Group volunteer Raphael Cohen said about 15 people visited an International Solidarity Movement apartment in Rafah, Gaza, on April 25. Among those attending were four Britons seeking to prepare a summer camp in Rafah, three Italians and the two British men accused of carrying out the Tel Aviv attack, Cohen said.
Cohen said he and his colleagues offered them tea and asked general questions, such as their names and whether they were affiliated with any group.
"The two accused Britons answered that they weren't with any particular organization ...," Cohen said.
"They were mostly silent," Cohen said. "There were a lot of people. I was concentrating on ensuring that everyone would be safe when we went to the site where" American protester Rachel Corrie was run over and killed by an Israeli bulldozer on March 16. Corrie, 23, was working with the International Solidarity Movement.

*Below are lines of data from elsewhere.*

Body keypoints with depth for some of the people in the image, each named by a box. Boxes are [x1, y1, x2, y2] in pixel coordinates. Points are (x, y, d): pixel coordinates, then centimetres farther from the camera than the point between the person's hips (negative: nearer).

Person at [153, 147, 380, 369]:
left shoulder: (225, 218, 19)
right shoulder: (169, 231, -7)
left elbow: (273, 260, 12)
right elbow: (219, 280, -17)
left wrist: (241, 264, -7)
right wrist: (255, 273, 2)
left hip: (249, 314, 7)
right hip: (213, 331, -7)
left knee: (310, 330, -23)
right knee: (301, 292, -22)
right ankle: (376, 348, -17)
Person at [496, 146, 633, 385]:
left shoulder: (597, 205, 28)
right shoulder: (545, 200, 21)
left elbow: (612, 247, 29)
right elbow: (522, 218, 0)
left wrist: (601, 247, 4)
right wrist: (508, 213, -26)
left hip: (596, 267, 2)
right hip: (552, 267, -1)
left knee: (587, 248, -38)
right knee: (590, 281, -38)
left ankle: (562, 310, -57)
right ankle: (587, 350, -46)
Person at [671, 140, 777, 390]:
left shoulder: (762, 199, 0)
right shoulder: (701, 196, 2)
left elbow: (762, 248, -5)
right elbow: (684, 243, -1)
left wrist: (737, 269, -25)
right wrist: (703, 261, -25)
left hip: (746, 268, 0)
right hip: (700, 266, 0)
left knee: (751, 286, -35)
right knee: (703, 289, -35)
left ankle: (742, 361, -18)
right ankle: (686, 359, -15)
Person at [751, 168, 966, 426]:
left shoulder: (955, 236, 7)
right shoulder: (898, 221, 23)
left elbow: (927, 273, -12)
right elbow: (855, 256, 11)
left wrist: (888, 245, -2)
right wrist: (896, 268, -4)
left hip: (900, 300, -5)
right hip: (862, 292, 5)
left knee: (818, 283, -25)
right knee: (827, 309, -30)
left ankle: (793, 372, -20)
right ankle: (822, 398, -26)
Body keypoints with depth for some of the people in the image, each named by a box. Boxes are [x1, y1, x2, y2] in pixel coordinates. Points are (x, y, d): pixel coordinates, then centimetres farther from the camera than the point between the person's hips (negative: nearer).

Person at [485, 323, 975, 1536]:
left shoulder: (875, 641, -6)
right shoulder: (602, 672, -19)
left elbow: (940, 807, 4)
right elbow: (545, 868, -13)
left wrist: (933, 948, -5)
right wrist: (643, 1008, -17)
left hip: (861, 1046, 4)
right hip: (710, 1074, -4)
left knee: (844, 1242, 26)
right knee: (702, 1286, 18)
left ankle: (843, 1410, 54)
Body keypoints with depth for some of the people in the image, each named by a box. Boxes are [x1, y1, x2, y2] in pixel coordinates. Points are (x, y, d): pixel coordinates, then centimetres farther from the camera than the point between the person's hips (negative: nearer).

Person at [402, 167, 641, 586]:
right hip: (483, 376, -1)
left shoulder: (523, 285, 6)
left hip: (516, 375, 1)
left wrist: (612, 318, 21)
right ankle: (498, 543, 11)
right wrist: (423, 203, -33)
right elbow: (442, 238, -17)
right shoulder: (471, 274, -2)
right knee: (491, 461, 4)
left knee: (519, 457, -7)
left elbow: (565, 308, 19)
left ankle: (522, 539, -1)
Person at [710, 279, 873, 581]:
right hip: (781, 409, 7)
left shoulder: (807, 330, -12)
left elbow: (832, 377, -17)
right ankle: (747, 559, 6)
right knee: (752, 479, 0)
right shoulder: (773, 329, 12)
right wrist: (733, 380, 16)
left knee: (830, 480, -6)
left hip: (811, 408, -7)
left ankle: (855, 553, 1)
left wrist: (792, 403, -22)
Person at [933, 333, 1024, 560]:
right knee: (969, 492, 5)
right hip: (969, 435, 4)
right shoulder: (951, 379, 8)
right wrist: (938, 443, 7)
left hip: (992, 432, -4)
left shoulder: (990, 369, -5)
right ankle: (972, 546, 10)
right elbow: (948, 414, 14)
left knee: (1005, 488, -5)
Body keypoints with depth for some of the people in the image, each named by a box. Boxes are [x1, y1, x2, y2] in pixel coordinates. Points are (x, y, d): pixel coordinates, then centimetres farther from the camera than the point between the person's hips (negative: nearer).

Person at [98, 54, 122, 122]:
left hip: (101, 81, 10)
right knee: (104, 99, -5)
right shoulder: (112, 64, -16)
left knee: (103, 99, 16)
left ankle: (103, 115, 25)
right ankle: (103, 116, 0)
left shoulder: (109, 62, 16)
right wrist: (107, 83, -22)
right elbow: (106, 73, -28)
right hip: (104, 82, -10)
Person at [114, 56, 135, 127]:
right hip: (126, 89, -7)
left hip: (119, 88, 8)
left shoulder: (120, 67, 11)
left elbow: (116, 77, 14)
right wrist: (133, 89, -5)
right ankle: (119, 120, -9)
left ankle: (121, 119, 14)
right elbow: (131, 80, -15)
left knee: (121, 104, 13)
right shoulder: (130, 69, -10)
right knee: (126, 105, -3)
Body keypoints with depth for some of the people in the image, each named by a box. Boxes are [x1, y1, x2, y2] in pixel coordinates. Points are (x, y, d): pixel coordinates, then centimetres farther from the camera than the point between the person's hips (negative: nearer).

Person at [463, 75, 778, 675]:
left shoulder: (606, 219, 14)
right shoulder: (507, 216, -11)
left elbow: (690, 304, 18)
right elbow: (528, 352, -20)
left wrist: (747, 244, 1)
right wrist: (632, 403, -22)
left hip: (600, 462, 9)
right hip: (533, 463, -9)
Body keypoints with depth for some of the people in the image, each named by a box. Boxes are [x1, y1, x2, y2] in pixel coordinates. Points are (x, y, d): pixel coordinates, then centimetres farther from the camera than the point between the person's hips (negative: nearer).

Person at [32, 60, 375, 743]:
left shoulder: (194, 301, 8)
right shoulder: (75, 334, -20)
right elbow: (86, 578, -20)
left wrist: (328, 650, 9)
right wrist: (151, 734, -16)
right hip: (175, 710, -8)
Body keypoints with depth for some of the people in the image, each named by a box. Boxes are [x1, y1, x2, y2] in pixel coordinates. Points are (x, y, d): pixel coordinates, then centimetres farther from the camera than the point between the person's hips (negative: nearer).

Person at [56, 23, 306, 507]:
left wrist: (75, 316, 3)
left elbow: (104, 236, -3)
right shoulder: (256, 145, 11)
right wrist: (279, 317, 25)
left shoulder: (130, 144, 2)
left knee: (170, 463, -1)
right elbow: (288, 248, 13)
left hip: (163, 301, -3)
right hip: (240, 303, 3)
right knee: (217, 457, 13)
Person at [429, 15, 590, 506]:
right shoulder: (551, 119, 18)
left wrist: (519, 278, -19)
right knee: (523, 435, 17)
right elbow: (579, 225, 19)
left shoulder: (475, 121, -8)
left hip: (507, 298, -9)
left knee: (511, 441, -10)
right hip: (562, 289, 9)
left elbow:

After spending about 15 minutes in the apartment, Cohen said he, his colleagues and the 15 others, including the suspected bombers, placed a flower at the site where Corrie was killed. The people "that visited us [then] went their own way," Cohen said.
After seeing pictures of the men on television, Cohen said he knew instantly that they were the two who came to the apartment in Gaza. "I was really, really shocked," he said.
"I saw the pictures and thought for us, as a movement, the International Solidarity, that we would have a lot of problems because of this, in spite of the fact we have no connection to them, we didn't know them," he said. "It's just, you know, by chance."
Asked if the International Solidarity Movement would do anything differently in the future to screen people who attend its meetings or rallies, Cohen said, "We will be more careful who we let in our apartment."
However, Cohen said the group "cannot be responsible for all people who come across ISM people."
"The most important people that these two bombers saw were the Israeli security officers in the country who let them into Gaza and out of Gaza," he said. "Those are the people responsible for the security, not the ISM; we are not a security organization."
The Israeli government suspects the two Britons crossed into Israel from Amman, Jordan, and traveled from Gaza into Israel to carry out the attack.
The Israeli government has accused members of the International Solidarity Movement of breaking the law and assisting terror groups. It has decided to have a "zero tolerance ... toward these so-called peace activists," an Israeli Foreign Ministry spokesman told CNN.
The spokesman said that any activists who are found to be breaking the law or aiding terror organizations may be detained or deported.
He said this decision was made before the Tel Aviv bombing and was not linked to revelations about the two suspects.
Cohen said the Israeli government's decision shows the government "does not want people to know what is happening in this country."